Long thread over at Serotta: Serotta Competition Bicycle Forums - Taylor still Missing in Action,,,


----------



## dallas_mike (Jun 27, 2010)

He has updated his website with a Blog to make it look like everything is top shelf.

You have been warned!


----------



## Ride-Fly (Mar 27, 2002)

yep! When Paul Taylor had his special sale about a year ago, I inquired and he was quick to reply. I then got a PM from one of the guys who had a bad experience with him and that sealed it for me- no way was I going to go through another similar experience I had with Dean Bikes. But at least Dean delivered.

Paul Taylor and Curt Goodrich are cut from the same cloth. Oh yea, if anyone is considering ordering from Goodrich, you should do some research.


----------



## Bob in Ocean Beach (Jan 6, 2012)

*Paul Taylor Cycles*

Anyone dealing with Paul Taylor should contact me at rwhartman @ cox.net. You need to know about my experience with him.


----------



## PoppaWheelie (Aug 27, 2004)

Has anyone had any recent luck getting in touch, or Heaven forbid, a frame from Paul Taylor lately?


----------



## dallas_mike (Jun 27, 2010)

one day he is going to get his mellon busted open by a pissed customer. You can fool some of the people some of the time, but you can't fool all of the people all of the time...


----------



## Bob in Ocean Beach (Jan 6, 2012)

I have paid Taylor $2150 for a frame. He took my money, made repeated promises but I never got the bike. I tried to give him the benefit of the doubt and he took advantage of me. At this point I would never be able to ride the frame without lots of anger. No one should trust anything he says.


----------



## rjstern (Jun 27, 2012)

*Taylor Bikes*



Bob in Ocean Beach said:


> Anyone dealing with Paul Taylor should contact me at rwhartman @ cox.net. You need to know about my experience with him.

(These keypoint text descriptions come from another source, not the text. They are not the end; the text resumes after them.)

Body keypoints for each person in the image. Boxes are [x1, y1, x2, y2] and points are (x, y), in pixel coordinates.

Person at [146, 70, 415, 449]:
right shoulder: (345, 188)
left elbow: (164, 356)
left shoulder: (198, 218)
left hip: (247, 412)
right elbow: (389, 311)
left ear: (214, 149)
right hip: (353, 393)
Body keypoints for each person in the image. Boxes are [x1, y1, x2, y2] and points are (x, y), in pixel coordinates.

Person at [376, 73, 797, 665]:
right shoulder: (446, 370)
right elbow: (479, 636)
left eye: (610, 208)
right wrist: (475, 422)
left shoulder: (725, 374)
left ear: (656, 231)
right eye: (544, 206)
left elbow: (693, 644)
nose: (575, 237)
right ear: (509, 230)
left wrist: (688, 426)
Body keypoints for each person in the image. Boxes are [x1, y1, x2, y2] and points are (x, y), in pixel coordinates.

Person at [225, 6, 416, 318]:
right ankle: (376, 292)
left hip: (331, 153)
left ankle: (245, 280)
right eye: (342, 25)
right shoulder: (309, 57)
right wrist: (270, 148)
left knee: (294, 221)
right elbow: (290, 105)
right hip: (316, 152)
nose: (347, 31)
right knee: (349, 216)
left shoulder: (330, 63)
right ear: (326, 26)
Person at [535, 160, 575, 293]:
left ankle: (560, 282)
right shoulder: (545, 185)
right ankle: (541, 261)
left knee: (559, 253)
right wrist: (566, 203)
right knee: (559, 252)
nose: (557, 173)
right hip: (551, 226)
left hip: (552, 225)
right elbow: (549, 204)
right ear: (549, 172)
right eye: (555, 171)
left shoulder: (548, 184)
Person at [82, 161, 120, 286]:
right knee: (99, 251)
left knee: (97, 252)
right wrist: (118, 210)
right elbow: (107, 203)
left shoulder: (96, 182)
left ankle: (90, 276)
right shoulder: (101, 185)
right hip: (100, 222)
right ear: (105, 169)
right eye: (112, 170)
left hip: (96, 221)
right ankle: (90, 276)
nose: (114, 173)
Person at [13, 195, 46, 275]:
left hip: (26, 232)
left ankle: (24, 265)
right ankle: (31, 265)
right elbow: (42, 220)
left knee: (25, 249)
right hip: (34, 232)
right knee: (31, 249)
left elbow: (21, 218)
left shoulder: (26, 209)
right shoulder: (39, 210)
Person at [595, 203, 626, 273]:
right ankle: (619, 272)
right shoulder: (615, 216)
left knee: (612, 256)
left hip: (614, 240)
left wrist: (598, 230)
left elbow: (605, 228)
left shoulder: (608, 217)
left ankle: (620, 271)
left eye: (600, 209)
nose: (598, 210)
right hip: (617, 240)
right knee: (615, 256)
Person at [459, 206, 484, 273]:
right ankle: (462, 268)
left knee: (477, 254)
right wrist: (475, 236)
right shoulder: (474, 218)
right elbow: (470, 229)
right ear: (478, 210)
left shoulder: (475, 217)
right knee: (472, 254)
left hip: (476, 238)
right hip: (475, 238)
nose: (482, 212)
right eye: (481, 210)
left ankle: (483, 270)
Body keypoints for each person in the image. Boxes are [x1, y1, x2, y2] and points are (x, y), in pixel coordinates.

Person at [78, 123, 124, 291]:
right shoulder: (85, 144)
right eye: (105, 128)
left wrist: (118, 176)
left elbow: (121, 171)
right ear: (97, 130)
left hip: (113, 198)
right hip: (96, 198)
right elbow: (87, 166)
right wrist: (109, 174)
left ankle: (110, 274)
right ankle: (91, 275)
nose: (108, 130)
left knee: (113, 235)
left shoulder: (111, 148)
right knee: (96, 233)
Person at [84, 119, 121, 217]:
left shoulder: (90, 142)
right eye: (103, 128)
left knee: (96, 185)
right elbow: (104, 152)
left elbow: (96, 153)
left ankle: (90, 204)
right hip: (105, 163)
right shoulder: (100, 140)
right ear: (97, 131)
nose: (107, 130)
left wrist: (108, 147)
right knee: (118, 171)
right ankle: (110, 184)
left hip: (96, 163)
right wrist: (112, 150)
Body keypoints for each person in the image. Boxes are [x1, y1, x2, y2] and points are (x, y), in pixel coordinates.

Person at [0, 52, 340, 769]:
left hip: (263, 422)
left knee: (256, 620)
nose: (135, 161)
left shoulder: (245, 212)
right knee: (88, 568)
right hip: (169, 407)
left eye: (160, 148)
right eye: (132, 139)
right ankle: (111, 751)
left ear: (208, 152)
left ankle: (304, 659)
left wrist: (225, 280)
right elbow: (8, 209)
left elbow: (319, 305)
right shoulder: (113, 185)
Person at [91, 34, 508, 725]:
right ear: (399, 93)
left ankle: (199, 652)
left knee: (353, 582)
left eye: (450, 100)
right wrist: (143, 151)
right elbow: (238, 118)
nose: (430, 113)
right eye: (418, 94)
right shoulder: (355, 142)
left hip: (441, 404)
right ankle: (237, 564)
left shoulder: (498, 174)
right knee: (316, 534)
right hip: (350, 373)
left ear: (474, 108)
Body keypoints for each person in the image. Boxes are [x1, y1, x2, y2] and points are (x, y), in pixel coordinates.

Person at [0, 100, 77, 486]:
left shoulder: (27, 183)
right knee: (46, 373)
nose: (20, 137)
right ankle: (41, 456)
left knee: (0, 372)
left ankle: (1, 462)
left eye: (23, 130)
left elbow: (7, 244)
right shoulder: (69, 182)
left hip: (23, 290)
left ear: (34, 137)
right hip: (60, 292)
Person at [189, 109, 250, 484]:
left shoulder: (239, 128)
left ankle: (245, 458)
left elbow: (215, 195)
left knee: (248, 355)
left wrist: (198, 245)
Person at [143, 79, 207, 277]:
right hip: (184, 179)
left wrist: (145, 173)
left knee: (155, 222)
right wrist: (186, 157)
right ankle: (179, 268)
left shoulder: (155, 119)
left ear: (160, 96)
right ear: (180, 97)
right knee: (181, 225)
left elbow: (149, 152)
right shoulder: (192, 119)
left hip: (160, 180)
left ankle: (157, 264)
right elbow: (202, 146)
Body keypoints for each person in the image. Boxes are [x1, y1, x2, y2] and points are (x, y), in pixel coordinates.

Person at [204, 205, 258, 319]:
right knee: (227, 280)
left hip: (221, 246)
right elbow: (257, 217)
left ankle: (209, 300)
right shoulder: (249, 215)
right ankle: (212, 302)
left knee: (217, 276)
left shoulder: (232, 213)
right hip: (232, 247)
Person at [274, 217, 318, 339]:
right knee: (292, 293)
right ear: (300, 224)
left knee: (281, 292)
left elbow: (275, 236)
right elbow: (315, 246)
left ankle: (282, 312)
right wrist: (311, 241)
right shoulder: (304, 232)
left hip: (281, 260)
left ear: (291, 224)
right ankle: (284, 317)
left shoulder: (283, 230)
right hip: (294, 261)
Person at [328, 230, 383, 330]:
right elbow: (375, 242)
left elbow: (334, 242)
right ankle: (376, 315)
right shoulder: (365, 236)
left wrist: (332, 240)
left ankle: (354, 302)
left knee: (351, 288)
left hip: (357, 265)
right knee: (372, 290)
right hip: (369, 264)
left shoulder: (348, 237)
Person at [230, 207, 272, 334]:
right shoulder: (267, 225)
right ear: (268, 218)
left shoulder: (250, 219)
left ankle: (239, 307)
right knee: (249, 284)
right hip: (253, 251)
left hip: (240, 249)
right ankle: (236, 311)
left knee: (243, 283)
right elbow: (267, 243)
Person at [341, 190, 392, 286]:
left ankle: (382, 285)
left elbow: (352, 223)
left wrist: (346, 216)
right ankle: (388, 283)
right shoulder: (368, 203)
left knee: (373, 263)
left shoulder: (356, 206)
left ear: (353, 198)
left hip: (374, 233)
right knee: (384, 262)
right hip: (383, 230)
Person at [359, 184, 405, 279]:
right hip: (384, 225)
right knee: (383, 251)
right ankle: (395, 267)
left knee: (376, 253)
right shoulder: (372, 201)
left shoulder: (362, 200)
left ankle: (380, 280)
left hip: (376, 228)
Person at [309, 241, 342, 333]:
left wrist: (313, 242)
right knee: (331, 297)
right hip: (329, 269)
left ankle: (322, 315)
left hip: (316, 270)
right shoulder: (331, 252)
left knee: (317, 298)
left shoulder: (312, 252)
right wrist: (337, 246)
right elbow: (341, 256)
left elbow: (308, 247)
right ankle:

I took my screwing from Paul in 2010-2011 before I finally wised up. Lost my $700 deposit plus some fenders I had shipped direct to him in Montana, so I should consider myself lucky. I tried to track him down only to find him building some funky round-rear bikes for someone--but certainly not working on my ride. I figured he lost his wife, kid, and everything else, so I extended grace. I posted to his Facebook account that if he was out of business, he needed to take his website down. I think it was down for a while, but I see it is up again as before. He was out of communication so long that I figured he was doing time--and I didn't want a bike made out of prison bars. A guy like that makes it tough for the legit operators. 
Rick Stern/Sacramento


----------



## rjstern (Jun 27, 2012)

Me too...


----------



## ctam (Apr 21, 2003)

Add me to the list of customers he's ripped off. Sent him my deposit back in Feb 2010. He fed me lies for the first year, saying he was busy with this and that and always promising I would be next. Then he stopped replying. This is his current phone number 406 209 1249. I heard he does paint work for Carl Strong now.


----------